Bioengineered Vessel Grafts: From Table to Patient
In today’s scientific community there is a major quest to find new ways to create bioengineered organs and vessels. Not only does the problem of creating effective vessels persist, the creation of adaptable vessels that grow along with the patient is also extremely relevant. A major drawback of the bioengineered vessels created in the past is that they have not been able to grow within child patients, causing a greater need for future invasive, dangerous, and costly surgeries.
However, the University of Minnesota has recently taken major steps within the scientific community to find a remedy to this salient dilemma. Professor Robert Tranquillo and his colleagues from the University of Minnesota have harvested post- natal sheep-skin cells and used these to create vessel grafts. The methods for creating these grafts were surprisingly uncomplicated. The sheep cells were combined with fibrin, a gelatin-like substance, to create tubes in the shape of vessels. Then, a bioreactor previously created in the lab was used to pump necessary nutrients to keep the cells alive and promote cell growth within the vessel. Detergents were then used to remove the sheep cells from the graft, leaving behind a vessel capable of being implanted into non-sheep bodies. The benefits to this step are monumental: patients receiving the vessel grafts will not need to adapt to the donor cells used to create the grafts and it will allow the regeneration of the vessels with the patients’ cells instead.

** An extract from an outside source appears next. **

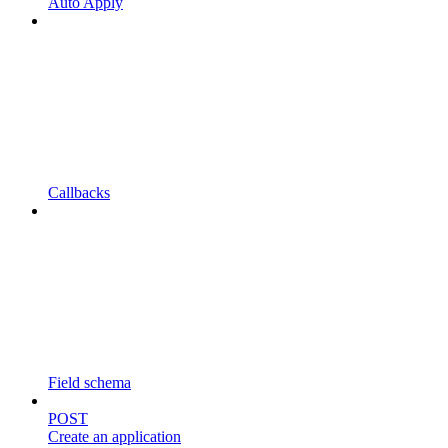
Auto Apply
Callbacks
Field schema
POST
Create an application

The implications of this impressive tactic was later observed when the first vessel grafts were implanted into three, five month-old lambs to replace their pulmonary artery. The scientists of the University of Minnesota observed that not only did the lambs’ own cells colonize within the vessel, but the vessel’s shape was internally bent to adapt to their bodies. Even more remarkable: as the lambs grew in size, their implanted vessel also grew. After 45 weeks, the graft’s diameter had increased by 56% and the quantity of blood able to pump through the graft had increased by an astonishing 216%. Furthermore, collagen within the vessel had increased by 465%, symbolizing that the graft had actually grown within the body.

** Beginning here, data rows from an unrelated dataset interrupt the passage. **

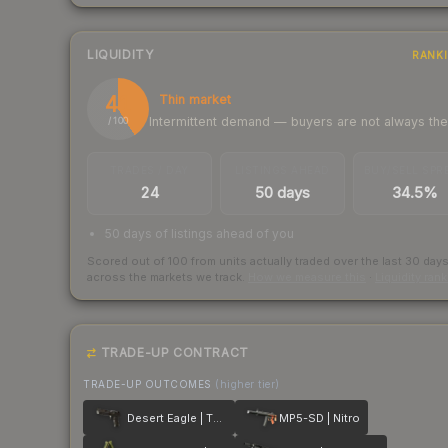
LIQUIDITY
RANK
41
Thin market
Intermittent demand — buyers are not always th
/ 100
TRADES / DAY
LISTINGS AHEAD
BUY/SELL SPR
24
50 days
34.5%
50 days of listings ahead of you
Scored out of 100 from units actually traded over the last
30
day
across the markets we track.
How we measure this
·
Liquidity ran
TRADE-UP CONTRACT
TRADE-UP OUTCOMES
(higher tier)
Desert Eagle | The Bronze
MP5-SD | Nitro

The significance of this study is towering: human-created vessels have the ability to function and adapt within the body of a living organism. This could make heart surgery procedures less complicated and more efficient. The next step for these researchers is to gain approval from the Food and Drug Administration (FDA) to implement these vessels into human bodies, a task that will be greatly deliberated and prepared for, but crucial for the advancement and integrity of the project.